** ARBEITSAUFTRÄGE **
• A. Welche negativen Einflussfaktoren auf die Adhärenz nennt der Abschnitt über die Adhärenz bei ADHS-Medikation?
• B. Greifen Sie den Abschnitt über die Adhärenz bei ADHS-Medikation nach seinem letzten Satz auf und setzen Sie ihn fort.

** LESETEXT **
..............................

Die Adhärenz ist ein sensibler Faktor, der von den Komorbiditäten und dem individuellen Setting abhängig ist. Gerade in der Pubertät erfordern der verstärkte Wunsch nach einer unabhängigen Lebensführung und die steigenden funktionellen Anforderungen eine gute Symptomkontrolle. Gleichzeitig entfallen viele der im Kindesalter wirksamen Unterstützungssysteme, beispielsweise der Einfluss durch die Eltern oder Lehrer. Erstaunlicherweise finden sich nur wenige harte Daten zum Einfluss der ADHS-Medikation auf die Adhärenz im Kindes- und Jugendlichenalter: In einem aktuellen Review [1] waren retardierte Stimulanzien mit einer Medical-Possession-Rate (MPR; Maß für die Adhärenz) von 0,67 (Maximalwert 1,0) mit der besten Adhärenz assoziiert waren, wobei in den untersuchten Studien eine ausreichende Adhärenz als MPR >0,7 bzw. >0,8 definiert war. Negative Einflussfaktoren waren unzureichende Wirkung, unerwünschte Effekte und die Sorge vor Stigmatisierung [2].

..............................

** DIE DATEN **
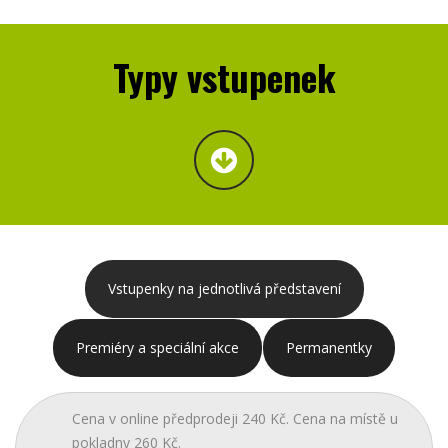
Typy vstupenek
Vstupenky na jednotlivá představení
Premiéry a speciální akce
Permanentky
Cena v online předprodeji 240 Kč. Cena na místě u
pokladny 260 Kč.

..............................

** LÖSUNGEN **
• A. Unzureichende Wirkung, unerwünschte Effekte und die Sorge vor Stigmatisierung.

• B.
Daten zum deutschen Versorgungsalltag

Erste Daten aus dem deutschen Versorgungsalltag liefert jetzt eine naturalistische Vergleichsstudie der Arbeitsgruppe um Huss zur Adhärenz unter kurz- und langwirksamem Methylphenidat. Teilnehmer waren knapp 30 Kinder und Jugendliche mit ADHS im Alter von 6 bis 17 Jahren, die langfristig stabil auf retardiertes Methylphenidat eingestellt waren. Sie erhielten entweder kurzwirksames Methylphenidat (Medikinet®) oder weiterhin retardiertes Methylphenidat (Medikinet® retard). Primärer Endpunkt war die Adhärenz unter der Behandlung mit Methylphenidat. Sekundäre Endpunkte waren die Dauer der regelmäßigen Einnahme der Medikation über 30 aufeinanderfolgende Tage, die Anzahl der eingenommenen Kapseln, die ADHS-Symptomatik, die Lebensqualität sowie die Sicherheit und Verträglichkeit. Die Beobachtungsdauer betrug 100 Tage [3].

In einer vorläufigen Auswertung der Ende 2014 abgeschlossenen Studie war die Adhärenz mit 75,68% unter retardiertem Methylphenidat deutlich besser als unter der zweimal täglichen Einnahme von kurzwirksamem Methylphenidat (43,70%). Dieser Unterschied war trotz der kleinen Fallzahl signifikant [3]. Für Studienleiter Huss wird damit deutlich, dass selbst bei vergleichbarer Wirksamkeit der beiden Methylphenidat-Formulierungen bei den mit dem Retard-Präparat behandelten Patienten deutlich mehr Wirkstoff „ankommt“.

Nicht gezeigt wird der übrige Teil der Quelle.